Ильза Михайловна с мужем приютили нас в этой московской квартире в Звонарском переулке, а когда и в этом доме началось уплотнение, адвокатское умение Модеста Карловича помогло устроить так, что нам с мамой дали комнату именно в этой квартире.
В другую комнату поселили и саму старуху-владелицу. Елена Францевна намеревалась жаловаться, но Модест Карлович, быстрее других сообразивший, что новая власть надолго, воззвал к разуму: «Все равно уплотнят, так уж лучше станем держаться вместе». Знал бы он, чем это «вместе» обернется…
Модеста Карловича не стало в 1926-м. Через год не стало и мамочки. «Без Николаши угасла, – сказала И.М. – Она бы раньше угасла, да тебя бросить не могла. А теперь дотерпела, пока ты в университет поступишь, и угасла».
Нет, не могу! Не могу думать об этом. Больше года прошло, а я не привыкла к тому, что мамочки нет!
Так и остались мы теперь «три по одной». Девятнадцать мне. Сорок два Ильзе Михайловне. Семьдесят девять Елене Францевне.
Университет мой оказался недолгим. Войти во вкус изучения психологии, которой, по рассказам мамочки, в юности увлекался мой отец, мне не довелось. Лишь одну первую научную работу по педологии об особенностях воспитания детей, потерявших своих родителей, я подготовить и успела.
Прошлой зимой, за три недели до экзаменов, «бывшую дворянку Тенишеву» из университета вычистили.
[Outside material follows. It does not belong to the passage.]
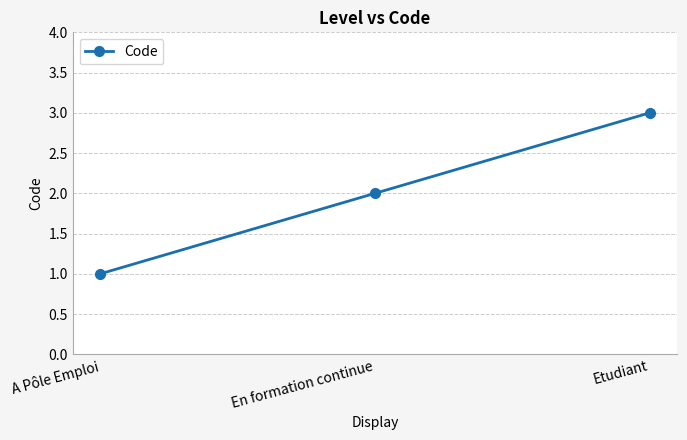

What is the smallest value displayed?

1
И.М., вздохнув, взяла у квартирующего на первом этаже управдома Патрикеева справочник телефонных номеров советских учреждений и позвонила в издательство «ЗиФ – Земля и фабрика», возглавлял которое тот самый Володенька Нарбут, что вместе с мамочкой квартировал на Васильевском острове в пансионе мадам Пфуль.
В память о маме Володенька – а ныне Владимир Иванович – принял вычищенную из университета дворянку на должность машинистки.
«Сам-то в машинистках не сидит, а уж его дворянство почище твоего будет! С поместьем на Черниговщине, не то что у вас с покойной Иринушкой!» – не преминула уколоть моего новоявленного благодетеля Ильза Михайловна. Но я и такой работе была рада.
Теперь за бесконечное стуканье на машинке в «ЗиФе» я получаю сто рублей. Плюс «макизовские» подработки. Да десять долларов, что каждый месяц присылает моя троюродная тетушка, вдова князя Абамелек-Лазарева Мария Павловна.
Я и сама не всегда понимаю, на что мы живем. И.М. делает какие-то частные переводы с французского, английского, немецкого и итальянского, которые ей по старой памяти находят бывшие клиенты ее мужа.
На что живет бывшая эксплуататорша и фабрикантка Елена Францевна, точно не знает никто. Время от времени старушка зазывает меня в свою комнату – отведенный ей бывший кабинет Модеста Карловича. И шепотом просит снести в комиссионный то одну, то другую вещественную примету прежней жизни – брошь, серьги, серебряные вилки, ложки, ведерко для шампанского, часы. Чаще всего часы. А после зайти в Елисеевский или в торгсин на углу Столешникова и Большой Дмитровки «да прикупить чего-либо ненынешнего». К «ненынешнему» Елена Францевна относит ветчину, цукаты, хороший кофе, мармелад, чай, коньяк, помаду, пудру, духи, туалетное мыло, кружевные корсеты… В общем, все, что ныне предназначено для потребления только разрисованным в сатирических журналах «Крокодил» и «Бегемот» толстым заграничным буржуям, чьи потраченные в торгсинах доллары должны укрепить мощь начинающейся советской индустриализации.
И нынче утром Е.Ф., зазвав меня в свою комнату, попросила снести в комиссионный золотые часы с витым вензелем «Габю».